With U.S. college campuses open for fall, students are again demonstrating against genocide in Gaza.
On August 26, on the first day of classes at Cornell University in Ithaca, New York, some 150 students marched into the campus dining hall with a large banner to announce that a “teach-in” would soon start on campus. The banner also included, in Hebrew, the phrase, “If not now, when?” The student protesters were joined by university custodians, cooks, and food service workers who are on strike for better working conditions and a living wage. There are 1,200 university employees at Cornell represented by UAW local 2300, according to the Ithaca Voice.

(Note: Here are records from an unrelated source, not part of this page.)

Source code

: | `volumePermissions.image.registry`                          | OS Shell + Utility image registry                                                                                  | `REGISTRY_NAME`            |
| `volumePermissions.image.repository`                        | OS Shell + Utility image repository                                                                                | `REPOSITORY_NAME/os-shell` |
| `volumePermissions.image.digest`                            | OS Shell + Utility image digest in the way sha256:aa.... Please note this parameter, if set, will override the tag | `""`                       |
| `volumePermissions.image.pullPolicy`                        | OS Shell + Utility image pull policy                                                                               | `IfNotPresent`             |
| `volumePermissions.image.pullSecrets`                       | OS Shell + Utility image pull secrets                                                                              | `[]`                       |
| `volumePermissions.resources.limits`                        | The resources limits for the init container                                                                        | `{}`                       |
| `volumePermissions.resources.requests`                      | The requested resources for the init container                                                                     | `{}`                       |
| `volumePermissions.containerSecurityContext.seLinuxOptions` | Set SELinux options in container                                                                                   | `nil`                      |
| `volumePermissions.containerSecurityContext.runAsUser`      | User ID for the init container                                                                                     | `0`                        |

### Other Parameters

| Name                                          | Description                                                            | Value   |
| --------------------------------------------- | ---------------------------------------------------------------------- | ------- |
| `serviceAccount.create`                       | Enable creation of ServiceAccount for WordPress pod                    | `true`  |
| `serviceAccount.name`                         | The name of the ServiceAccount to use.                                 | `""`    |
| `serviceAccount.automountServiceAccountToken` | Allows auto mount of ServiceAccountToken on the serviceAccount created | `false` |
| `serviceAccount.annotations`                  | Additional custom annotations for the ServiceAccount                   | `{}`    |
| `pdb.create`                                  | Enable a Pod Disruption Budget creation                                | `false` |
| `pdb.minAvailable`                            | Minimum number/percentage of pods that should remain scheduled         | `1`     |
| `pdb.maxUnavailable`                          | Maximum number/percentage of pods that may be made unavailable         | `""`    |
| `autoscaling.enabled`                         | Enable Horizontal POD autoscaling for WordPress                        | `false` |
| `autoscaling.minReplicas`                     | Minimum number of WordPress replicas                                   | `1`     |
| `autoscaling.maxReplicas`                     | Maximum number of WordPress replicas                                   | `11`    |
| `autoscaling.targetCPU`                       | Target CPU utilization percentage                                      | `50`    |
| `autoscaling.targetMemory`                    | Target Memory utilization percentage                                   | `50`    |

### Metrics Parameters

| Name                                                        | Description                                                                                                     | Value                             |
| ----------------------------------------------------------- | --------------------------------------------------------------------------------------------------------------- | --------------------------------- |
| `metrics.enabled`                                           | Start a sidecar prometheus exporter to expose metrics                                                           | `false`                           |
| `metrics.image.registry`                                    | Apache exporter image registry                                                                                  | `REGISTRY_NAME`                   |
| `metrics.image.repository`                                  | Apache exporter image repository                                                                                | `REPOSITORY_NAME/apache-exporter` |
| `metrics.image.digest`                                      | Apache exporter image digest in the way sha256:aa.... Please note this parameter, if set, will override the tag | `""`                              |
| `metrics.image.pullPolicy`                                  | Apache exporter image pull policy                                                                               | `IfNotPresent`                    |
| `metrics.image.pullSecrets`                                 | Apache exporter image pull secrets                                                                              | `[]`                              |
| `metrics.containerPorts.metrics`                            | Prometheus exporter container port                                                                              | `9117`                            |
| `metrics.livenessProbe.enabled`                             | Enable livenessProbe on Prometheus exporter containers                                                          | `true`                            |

UAW Region 9 President Daniel Vicente spoke at the rally. No arrests were made, but campus security demanded that the student protesters hand over their student IDs, in order that they could be disciplined by the administration. The students locked arms, refused to surrender their IDs, and marched out after about 40 minutes. Earlier in the day there were reports of anti-genocide graffiti on campus.
To mock a California judge who made a ruling last spring that Gaza protesters cannot restrict the movement on campus of Jewish students, on Aug. 26 student protesters at Sonoma State University established a mock Israeli military “checkpoint” to decide who should be restricted, according to the Jewish Chronicle. “We don’t want to make people uncomfortable, but we want people to be uncomfortable with the idea of what we’re paying for overseas with our tax dollars,” said Albert Levine, a member of Students for Justice in Palestine. Sonoma State, and many other universities, has implemented a long list of restrictions on free speech, such as requiring pre-approval of “time, place, and intent” of activities, any signs or banners must be approved in writing by the administration, all masks have been banned, and many other policies have been “updated.”